▶ [Exercise instructions]: Carry on writing the clowncar package documentation below, starting right after its last sentence.

──────── Excerpt provided ────────

3.0.0 • Published 5 years ago

clowncar v3.0.0

Weekly downloads
3
License
MIT
Repository
github
Last release
5 years ago

clowncar

Stream array items out of incoming JSON

Build Status Coverage Status

Usage

const Clowncar = require('clowncar');
const Wreck = require('wreck');

(async () => {

    const res = await Wreck.request('get', 'https://api.npms.io/v2/search?q=streams&size=100');
    const clowncar = new Clowncar('results');

    res.pipe(clowncar).on('data', (result) => {

        console.log(result.package.name);
    });
})();

API

new Clowncar([options])

Returns a new Transform stream, which will receive streaming JSON and output the items of an array within that JSON where options is either,

  • an array or string specifying pathToArray as described below or,
  • an object of the form,

    • pathToArray - a path in the form of an array or Hoek.reach()-style string, specifying where in the incoming JSON the array will be found. Defaults to [], meaning that the incoming JSON is the array itself.

──────── Records supplied ────────

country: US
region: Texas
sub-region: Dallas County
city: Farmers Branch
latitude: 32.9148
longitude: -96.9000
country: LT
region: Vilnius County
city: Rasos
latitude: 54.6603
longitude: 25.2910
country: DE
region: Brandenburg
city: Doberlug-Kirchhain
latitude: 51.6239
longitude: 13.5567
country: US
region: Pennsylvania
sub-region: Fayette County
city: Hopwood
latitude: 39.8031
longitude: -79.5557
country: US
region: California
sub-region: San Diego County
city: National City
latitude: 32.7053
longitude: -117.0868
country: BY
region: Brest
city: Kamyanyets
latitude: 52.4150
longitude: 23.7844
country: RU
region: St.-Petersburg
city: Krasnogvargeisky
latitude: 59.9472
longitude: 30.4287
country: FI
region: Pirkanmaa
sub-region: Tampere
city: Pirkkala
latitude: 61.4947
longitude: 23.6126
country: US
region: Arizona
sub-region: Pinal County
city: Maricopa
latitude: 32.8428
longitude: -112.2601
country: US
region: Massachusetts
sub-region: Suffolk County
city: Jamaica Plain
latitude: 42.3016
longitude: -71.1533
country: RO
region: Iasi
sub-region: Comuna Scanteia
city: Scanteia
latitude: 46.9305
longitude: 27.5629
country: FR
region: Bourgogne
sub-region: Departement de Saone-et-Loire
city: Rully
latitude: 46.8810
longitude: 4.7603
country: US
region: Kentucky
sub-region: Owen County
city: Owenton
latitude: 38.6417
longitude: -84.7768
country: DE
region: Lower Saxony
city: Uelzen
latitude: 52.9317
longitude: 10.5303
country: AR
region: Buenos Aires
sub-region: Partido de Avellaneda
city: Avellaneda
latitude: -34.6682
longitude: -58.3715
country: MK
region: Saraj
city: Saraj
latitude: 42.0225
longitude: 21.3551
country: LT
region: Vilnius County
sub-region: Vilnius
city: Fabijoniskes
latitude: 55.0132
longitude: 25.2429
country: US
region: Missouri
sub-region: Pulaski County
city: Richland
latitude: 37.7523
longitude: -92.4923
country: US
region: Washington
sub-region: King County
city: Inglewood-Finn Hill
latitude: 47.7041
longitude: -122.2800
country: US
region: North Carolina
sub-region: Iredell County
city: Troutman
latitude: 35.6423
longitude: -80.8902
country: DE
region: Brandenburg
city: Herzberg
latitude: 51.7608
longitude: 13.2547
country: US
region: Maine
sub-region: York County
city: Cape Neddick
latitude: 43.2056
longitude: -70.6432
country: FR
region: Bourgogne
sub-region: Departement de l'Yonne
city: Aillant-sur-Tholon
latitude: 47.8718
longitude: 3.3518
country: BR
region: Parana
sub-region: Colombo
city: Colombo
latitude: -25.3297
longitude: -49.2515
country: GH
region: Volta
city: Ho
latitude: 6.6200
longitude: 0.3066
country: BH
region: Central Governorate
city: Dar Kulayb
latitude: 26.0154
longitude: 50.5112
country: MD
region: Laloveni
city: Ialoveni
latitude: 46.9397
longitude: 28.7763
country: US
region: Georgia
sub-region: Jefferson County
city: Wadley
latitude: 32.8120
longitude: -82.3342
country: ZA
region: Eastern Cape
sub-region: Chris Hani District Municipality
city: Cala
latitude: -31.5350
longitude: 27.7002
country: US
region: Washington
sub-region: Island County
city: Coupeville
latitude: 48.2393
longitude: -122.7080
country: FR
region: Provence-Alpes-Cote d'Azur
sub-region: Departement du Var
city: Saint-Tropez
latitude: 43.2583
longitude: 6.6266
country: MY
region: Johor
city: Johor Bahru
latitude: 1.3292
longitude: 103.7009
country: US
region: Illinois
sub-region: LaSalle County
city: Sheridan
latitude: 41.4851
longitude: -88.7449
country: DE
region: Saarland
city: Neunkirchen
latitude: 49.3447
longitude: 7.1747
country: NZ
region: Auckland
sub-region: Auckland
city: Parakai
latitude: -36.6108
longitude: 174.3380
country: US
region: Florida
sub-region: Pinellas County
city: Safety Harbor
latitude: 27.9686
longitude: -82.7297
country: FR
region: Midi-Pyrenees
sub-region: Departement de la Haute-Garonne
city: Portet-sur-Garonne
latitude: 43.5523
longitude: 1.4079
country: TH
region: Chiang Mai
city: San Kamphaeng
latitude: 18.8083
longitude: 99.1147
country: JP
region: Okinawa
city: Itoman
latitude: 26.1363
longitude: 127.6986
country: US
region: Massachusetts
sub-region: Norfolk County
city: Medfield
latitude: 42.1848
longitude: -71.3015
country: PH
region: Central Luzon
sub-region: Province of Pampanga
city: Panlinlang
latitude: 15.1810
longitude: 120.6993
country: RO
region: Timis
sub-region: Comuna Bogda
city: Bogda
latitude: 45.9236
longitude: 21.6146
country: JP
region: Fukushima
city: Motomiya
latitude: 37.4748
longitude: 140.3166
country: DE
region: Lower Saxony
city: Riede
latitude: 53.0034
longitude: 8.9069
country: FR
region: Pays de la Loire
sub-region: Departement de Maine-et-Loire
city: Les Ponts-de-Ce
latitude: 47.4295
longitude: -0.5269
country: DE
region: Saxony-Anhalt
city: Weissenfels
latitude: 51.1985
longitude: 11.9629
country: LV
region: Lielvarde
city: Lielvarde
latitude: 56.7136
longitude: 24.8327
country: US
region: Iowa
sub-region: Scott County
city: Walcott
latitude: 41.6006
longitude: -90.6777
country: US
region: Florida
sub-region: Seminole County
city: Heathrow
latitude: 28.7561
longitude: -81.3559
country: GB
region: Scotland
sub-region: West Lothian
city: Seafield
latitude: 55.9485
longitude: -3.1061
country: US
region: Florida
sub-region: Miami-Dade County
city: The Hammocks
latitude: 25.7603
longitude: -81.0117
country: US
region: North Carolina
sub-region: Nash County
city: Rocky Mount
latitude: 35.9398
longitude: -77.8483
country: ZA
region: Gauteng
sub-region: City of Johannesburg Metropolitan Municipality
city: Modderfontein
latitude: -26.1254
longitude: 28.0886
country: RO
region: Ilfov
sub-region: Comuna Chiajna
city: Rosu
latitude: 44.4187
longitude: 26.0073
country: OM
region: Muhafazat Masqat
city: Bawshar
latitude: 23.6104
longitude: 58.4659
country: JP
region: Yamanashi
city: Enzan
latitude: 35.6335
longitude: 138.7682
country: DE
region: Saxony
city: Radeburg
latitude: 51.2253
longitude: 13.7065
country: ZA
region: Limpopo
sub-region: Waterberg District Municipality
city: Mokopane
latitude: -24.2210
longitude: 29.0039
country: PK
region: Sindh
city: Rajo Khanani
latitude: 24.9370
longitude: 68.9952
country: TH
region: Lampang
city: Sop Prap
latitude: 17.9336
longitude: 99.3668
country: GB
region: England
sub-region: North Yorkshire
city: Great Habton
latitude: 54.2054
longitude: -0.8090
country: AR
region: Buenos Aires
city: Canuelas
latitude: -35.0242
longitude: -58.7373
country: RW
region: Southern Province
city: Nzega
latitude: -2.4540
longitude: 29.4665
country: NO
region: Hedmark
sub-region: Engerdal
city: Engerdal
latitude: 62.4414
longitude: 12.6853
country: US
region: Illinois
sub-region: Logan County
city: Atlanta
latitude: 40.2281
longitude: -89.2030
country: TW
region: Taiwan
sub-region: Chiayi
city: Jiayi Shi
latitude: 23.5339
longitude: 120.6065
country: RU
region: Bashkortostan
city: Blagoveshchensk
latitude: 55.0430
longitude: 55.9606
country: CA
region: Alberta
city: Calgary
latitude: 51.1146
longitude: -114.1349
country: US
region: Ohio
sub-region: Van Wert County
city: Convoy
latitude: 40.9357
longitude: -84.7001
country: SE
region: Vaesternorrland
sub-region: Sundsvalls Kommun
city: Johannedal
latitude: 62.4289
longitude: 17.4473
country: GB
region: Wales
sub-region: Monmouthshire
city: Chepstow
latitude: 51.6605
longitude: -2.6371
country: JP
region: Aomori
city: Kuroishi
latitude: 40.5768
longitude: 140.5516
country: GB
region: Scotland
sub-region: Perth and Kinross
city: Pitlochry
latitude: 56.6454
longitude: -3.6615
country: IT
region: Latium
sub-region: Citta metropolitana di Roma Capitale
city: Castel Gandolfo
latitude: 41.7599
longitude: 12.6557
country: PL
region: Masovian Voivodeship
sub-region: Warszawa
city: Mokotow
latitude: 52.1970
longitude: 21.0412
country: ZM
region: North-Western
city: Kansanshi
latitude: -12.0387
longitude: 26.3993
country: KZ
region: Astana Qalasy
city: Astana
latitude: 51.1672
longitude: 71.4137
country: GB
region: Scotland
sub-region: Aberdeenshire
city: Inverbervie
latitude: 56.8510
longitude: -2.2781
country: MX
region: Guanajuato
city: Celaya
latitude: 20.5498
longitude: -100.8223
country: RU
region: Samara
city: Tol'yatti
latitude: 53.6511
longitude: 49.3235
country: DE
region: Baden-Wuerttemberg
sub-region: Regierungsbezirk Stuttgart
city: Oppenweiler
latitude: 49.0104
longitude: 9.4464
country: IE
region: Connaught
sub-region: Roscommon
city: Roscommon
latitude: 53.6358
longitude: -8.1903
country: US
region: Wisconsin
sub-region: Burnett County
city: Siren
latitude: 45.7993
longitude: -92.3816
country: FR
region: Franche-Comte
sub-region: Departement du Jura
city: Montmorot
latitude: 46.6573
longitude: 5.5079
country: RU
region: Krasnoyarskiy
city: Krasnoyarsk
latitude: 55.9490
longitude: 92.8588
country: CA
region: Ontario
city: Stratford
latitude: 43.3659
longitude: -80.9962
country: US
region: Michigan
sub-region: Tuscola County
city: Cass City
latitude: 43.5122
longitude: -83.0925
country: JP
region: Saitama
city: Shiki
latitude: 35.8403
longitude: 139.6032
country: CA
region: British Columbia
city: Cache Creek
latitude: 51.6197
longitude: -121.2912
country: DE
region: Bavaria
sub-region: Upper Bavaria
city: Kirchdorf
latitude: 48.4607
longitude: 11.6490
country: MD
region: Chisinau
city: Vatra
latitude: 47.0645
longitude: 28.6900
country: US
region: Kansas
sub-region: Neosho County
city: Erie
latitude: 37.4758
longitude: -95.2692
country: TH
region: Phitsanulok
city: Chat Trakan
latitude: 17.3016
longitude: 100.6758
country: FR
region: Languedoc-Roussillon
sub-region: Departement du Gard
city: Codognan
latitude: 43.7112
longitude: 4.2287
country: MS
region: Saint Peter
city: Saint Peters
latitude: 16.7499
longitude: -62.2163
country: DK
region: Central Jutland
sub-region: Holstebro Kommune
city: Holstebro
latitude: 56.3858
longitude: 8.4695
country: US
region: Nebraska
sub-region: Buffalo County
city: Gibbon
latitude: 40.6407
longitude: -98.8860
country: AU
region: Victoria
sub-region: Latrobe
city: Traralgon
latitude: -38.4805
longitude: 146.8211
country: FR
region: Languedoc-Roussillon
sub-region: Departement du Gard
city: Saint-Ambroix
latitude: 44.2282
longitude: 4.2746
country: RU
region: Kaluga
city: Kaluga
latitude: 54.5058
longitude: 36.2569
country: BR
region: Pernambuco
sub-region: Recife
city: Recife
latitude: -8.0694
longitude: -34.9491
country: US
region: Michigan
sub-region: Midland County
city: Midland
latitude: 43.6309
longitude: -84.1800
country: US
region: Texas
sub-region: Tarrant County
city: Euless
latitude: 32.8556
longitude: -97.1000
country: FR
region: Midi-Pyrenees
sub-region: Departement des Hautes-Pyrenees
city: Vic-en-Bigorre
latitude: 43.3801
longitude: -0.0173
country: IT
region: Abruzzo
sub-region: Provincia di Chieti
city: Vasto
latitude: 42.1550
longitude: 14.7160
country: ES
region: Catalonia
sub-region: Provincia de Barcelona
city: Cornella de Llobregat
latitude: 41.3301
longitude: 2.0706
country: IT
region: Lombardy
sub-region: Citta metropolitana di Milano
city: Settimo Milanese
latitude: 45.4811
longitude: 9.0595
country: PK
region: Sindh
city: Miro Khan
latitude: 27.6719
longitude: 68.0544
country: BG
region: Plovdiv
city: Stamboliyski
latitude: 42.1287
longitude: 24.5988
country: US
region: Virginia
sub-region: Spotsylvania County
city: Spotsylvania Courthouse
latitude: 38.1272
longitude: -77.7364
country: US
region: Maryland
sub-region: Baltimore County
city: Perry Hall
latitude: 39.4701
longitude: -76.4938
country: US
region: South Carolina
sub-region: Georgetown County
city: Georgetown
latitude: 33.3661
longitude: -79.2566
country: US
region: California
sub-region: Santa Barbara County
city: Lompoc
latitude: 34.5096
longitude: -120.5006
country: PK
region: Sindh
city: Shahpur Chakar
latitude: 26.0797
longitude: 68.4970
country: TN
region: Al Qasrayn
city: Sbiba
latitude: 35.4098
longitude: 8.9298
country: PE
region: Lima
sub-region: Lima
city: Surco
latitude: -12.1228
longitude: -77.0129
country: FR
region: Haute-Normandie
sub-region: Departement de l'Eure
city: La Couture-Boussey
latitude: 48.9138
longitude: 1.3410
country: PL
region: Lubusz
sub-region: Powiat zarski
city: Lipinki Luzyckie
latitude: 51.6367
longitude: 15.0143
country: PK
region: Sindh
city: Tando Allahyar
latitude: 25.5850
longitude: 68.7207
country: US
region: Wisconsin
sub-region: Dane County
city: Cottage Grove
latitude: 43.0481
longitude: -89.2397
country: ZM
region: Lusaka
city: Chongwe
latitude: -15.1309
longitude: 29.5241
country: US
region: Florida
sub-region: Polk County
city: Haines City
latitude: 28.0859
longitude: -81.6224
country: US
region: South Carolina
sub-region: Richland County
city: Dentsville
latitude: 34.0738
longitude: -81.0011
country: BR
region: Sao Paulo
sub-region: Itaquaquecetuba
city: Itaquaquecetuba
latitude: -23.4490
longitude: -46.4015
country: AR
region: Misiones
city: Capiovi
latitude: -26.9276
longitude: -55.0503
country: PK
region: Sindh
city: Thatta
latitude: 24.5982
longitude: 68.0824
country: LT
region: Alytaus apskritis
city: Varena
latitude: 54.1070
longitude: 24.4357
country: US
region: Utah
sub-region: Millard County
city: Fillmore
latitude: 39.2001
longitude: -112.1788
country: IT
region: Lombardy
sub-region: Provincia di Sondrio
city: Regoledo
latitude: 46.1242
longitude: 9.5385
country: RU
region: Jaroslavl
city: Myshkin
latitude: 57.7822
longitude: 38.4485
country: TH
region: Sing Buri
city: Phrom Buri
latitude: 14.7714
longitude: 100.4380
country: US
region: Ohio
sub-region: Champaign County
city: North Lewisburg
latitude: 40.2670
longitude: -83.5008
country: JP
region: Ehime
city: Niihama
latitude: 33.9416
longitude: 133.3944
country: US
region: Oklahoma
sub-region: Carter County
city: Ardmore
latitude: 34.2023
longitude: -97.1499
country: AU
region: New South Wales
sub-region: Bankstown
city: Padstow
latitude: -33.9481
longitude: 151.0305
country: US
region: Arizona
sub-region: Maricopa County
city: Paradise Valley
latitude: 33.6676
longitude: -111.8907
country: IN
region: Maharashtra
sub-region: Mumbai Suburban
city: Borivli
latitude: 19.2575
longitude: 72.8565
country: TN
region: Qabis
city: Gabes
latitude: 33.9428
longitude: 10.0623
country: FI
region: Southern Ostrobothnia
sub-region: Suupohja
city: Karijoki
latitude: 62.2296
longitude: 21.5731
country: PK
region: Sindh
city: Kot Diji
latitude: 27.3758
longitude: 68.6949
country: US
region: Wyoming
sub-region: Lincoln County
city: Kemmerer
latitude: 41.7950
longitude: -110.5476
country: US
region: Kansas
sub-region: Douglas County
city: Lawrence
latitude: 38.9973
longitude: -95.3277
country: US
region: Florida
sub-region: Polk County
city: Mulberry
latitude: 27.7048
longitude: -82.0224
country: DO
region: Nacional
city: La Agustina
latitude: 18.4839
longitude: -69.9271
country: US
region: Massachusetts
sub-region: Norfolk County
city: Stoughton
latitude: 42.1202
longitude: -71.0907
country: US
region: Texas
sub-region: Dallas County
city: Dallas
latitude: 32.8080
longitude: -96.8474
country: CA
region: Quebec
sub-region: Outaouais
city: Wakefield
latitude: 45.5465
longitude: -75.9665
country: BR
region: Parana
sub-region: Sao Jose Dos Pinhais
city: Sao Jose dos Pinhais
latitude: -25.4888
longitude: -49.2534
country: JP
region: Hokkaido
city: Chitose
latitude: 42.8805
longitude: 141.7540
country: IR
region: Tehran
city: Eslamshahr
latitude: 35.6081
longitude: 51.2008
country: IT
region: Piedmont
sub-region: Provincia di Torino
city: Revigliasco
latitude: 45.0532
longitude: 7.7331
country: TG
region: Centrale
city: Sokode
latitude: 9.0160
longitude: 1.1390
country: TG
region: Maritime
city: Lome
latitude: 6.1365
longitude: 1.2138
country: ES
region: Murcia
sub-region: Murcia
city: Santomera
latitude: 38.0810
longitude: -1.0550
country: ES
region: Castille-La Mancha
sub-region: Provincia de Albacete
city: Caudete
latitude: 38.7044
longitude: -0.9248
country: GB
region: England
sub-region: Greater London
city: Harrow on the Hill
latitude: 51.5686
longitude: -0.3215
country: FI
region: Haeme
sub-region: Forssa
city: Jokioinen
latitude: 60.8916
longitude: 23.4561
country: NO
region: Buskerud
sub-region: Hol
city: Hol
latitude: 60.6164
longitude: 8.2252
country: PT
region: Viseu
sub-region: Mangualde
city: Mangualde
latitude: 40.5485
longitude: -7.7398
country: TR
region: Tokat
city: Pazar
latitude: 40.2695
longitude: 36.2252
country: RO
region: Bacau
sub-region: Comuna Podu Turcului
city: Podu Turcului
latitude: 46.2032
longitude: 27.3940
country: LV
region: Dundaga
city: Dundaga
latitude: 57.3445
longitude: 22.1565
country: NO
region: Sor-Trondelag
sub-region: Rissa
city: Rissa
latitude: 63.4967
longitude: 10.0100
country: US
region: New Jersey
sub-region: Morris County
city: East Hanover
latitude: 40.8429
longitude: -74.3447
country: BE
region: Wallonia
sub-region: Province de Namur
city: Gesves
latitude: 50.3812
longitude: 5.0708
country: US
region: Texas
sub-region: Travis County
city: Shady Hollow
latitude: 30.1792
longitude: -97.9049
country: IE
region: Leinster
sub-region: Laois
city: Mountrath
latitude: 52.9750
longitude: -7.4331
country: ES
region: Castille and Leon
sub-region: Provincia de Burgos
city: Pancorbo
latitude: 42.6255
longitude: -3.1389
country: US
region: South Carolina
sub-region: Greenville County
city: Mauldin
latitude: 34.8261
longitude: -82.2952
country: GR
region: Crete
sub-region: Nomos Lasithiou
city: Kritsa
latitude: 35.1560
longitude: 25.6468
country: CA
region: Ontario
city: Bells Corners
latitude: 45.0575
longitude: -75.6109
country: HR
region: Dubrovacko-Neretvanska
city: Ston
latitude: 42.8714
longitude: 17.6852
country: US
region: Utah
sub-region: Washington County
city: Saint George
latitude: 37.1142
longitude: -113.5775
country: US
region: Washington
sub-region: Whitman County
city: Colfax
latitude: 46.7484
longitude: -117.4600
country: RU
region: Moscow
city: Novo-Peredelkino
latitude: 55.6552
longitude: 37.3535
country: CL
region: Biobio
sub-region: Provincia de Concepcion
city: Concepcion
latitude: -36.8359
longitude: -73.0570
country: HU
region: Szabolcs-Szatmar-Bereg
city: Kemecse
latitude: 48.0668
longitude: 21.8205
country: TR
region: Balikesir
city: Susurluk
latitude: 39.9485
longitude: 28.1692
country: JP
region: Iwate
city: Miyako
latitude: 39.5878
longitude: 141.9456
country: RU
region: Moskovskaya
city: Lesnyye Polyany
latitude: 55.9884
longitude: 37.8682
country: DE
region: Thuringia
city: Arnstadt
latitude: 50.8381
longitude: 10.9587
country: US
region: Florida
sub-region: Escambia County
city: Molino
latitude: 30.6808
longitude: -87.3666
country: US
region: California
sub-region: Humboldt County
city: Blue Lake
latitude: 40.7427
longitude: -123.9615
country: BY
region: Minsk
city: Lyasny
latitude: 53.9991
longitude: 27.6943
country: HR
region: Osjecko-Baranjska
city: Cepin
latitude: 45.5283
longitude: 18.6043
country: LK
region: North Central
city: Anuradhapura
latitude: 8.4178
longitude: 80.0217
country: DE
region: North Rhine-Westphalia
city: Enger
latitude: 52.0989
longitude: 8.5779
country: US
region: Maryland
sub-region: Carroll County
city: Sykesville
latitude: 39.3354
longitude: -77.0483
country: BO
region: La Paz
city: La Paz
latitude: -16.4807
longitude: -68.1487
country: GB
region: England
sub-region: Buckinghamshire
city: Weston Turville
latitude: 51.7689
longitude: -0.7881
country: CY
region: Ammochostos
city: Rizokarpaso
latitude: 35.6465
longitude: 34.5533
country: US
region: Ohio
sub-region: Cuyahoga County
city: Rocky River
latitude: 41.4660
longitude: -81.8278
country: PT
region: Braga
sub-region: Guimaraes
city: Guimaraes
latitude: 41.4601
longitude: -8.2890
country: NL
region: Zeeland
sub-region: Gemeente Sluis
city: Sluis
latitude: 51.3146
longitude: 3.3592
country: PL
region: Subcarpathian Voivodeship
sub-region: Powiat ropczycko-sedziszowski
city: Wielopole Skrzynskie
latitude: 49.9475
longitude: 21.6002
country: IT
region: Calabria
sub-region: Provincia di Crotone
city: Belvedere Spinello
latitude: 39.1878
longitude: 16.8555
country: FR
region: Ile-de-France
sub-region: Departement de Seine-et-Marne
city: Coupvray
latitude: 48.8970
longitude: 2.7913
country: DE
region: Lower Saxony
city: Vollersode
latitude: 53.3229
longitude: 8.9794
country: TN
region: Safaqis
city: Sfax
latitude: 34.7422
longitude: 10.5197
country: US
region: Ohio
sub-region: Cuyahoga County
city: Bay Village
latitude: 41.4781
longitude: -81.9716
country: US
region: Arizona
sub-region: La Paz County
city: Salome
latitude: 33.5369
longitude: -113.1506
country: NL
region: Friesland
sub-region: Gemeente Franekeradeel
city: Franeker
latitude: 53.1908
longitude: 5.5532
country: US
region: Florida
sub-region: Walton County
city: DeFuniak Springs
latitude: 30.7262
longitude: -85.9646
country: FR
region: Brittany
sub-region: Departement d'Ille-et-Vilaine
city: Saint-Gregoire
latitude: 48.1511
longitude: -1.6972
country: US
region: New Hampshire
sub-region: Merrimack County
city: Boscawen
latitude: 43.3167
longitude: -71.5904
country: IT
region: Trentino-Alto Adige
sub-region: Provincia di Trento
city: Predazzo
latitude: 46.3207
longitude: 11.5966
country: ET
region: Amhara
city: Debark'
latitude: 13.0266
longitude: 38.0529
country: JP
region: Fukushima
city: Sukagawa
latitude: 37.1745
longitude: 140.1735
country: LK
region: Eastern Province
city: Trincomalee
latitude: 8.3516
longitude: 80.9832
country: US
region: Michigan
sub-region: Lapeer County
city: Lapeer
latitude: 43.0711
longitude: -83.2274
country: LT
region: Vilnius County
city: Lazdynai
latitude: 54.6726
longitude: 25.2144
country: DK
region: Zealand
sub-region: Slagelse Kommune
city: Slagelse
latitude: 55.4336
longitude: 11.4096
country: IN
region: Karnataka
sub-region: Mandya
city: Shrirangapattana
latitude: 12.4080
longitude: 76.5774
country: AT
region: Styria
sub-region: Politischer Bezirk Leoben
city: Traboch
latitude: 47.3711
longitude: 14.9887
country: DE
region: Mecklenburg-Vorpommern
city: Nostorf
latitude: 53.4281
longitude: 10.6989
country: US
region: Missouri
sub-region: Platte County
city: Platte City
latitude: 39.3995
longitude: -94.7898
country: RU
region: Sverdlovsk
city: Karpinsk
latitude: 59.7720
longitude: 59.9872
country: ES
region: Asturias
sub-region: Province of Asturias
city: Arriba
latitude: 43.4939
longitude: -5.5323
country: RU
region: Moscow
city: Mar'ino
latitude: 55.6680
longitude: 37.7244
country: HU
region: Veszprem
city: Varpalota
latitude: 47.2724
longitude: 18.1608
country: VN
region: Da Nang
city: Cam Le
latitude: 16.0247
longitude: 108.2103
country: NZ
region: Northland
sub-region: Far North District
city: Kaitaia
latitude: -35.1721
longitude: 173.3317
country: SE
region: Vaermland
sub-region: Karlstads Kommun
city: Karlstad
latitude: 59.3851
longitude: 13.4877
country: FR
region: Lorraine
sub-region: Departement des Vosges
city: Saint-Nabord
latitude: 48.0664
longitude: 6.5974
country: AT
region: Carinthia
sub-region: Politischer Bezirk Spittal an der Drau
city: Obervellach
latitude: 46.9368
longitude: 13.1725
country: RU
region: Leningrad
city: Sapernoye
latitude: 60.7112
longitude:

────────

▶ [Response to this task]:
      For example, ['a', 1, 'b'] and 'a.1.b' both represent the array ["this", "array"] within the following JSON,

       {
         "a": [
           "junk",
           {
             "b": ["this", "array"]
           },
           "junk"
         ]
       }
    • keepRemainder - a boolean specifying whether the remainder of the incoming JSON (omitting the array items at pathToArray) should be emitted after the stream ends. When true a 'remainder' event is emitted after the 'end' event with a single argument containing the remainder. Defaults to false.

    • doParse - a boolean specifying whether the outgoing array items and remainder should be parsed (with JSON.parse()), or left as buffers. Defaults to true. When true, the stream is placed into object mode.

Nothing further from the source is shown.